Igualmente os budistas e os hindus desejam finalmente apear-se do samsara, este ciclo doloroso das
reencarnações e «extinguirem-se» num nirvana
que, contudo, a maioria dos budistas entende não de uma maneira niilista, mas
como realidade e santidade supremas…
Foi por
isso que nas minhas três primeiras lições estreitei o «horizonte» da questão
acerca da Vida Eterna a fim de expor
a mensagem bíblica nas três lições seguintes sob o título «A esperança», nas quais me cingi reiteradamente ao meu livro «Ser cristão» (1974): a fé na
ressurreição, que surge no judaísmo, é um fenómeno tardio; o testemunho
oriental é mais antigo. Vejo a entrada na vida eterna assim: a compreensão da
ressurreição não como a reanimação do meu cadáver enquanto grandeza física, mas
como a entrada de toda a minha pessoa temporal na eternidade de Deus. A fé numa
vida eterna é, para mim, a consequência da fé no Deus eternamente vivo. Abordo também as
questões problemáticas / polémicas do Credo sobre o Jesus que desce ao reino da
morte e ascende ao céu, estando bem consciente de que, se essas aulas não
tivessem sido publicadas em 1982 — dois anos depois da grande confrontação com
Roma — mas antes dessa confrontação, algumas das minhas concepções teriam feito
com que a Inquisição viesse de novo a
terreiro: por exemplo, a ideia acerca da "ressurreição física",
melhor dito, a ressurreição por Deus, que há que ser entendida espiritualmente;
ou a ideia de «purgatório», que não deve ser interpretada topograficamente de
maneira localista, mas de maneira simbólica, etc.
A terceira
parte das minhas aulas visava as «consequências» de uma fé numa vida eterna.
Nelas submeto à crítica as ideologias que prometem o céu na Terra aos seres
humanos. De seguida abordo, quer as teorias físicas, quer as declarações
bíblicas acerca do fim do mundo. E assim se encerraram esses temas, tão
incrivelmente diversos, sob a epígrafe ¿Vida
Eterna?
«Crês realmente na vida depois da morte?»
– perguntou-me com muita seriedade, há pouco tempo, uma das minhas irmãs. «Sim», respondi com convicção, mas não
porque consiga demonstrar racionalmente a existência dessa vida depois da
morte, mas porque conservei essa confiança racional em Deus; e porque deposito
confiança no Deus eterno também posso depositar confiança na minha vida eterna.

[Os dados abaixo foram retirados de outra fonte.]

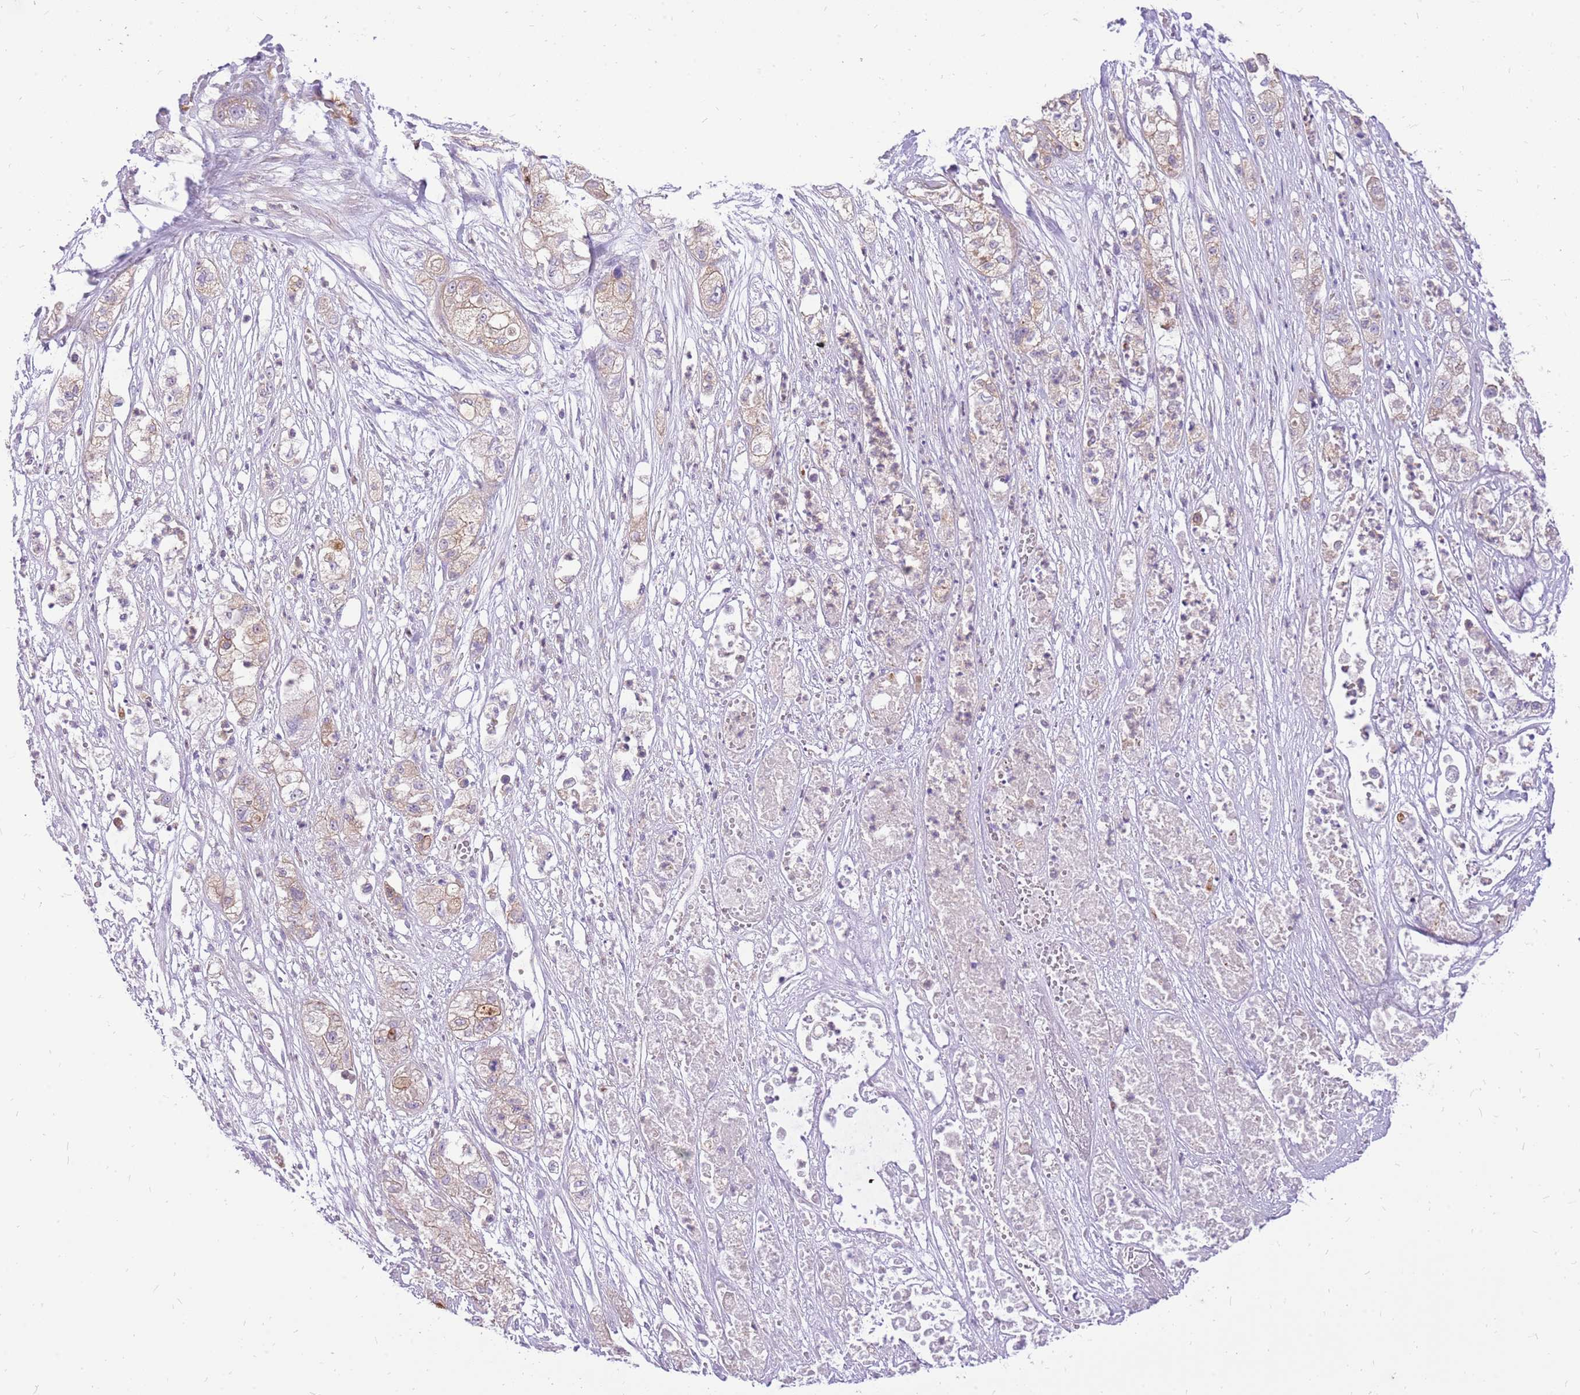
{"staining": {"intensity": "weak", "quantity": "25%-75%", "location": "cytoplasmic/membranous"}, "tissue": "pancreatic cancer", "cell_type": "Tumor cells", "image_type": "cancer", "snomed": [{"axis": "morphology", "description": "Adenocarcinoma, NOS"}, {"axis": "topography", "description": "Pancreas"}], "caption": "Immunohistochemical staining of human adenocarcinoma (pancreatic) exhibits low levels of weak cytoplasmic/membranous protein staining in about 25%-75% of tumor cells.", "gene": "WDR90", "patient": {"sex": "female", "age": 78}}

Quanto a isso, creio que tenho boas razões para tal.
Em todos
estes anos não mudei de convicção básica, mas confesso que não me facilitaram a
vida os modernos telescópios e as gigantescas investigações sobre os universos
infinitos, obscuros e vazios do cosmos com seus milhares de milhões de
estrelas. Ou será que sim, que facilitaram? Seja como for, eles obrigam o nosso
entendimento a indagar as ideias tradicionais sobre céu e inferno e a
interpretá-las à luz dos novos conhecimentos das ciências naturais. (…)»
Hans Küng, «Una muerte feliz», Editorial Trotta
2015, Madrid. ISBN 978-84-9879-632-2. Excertos.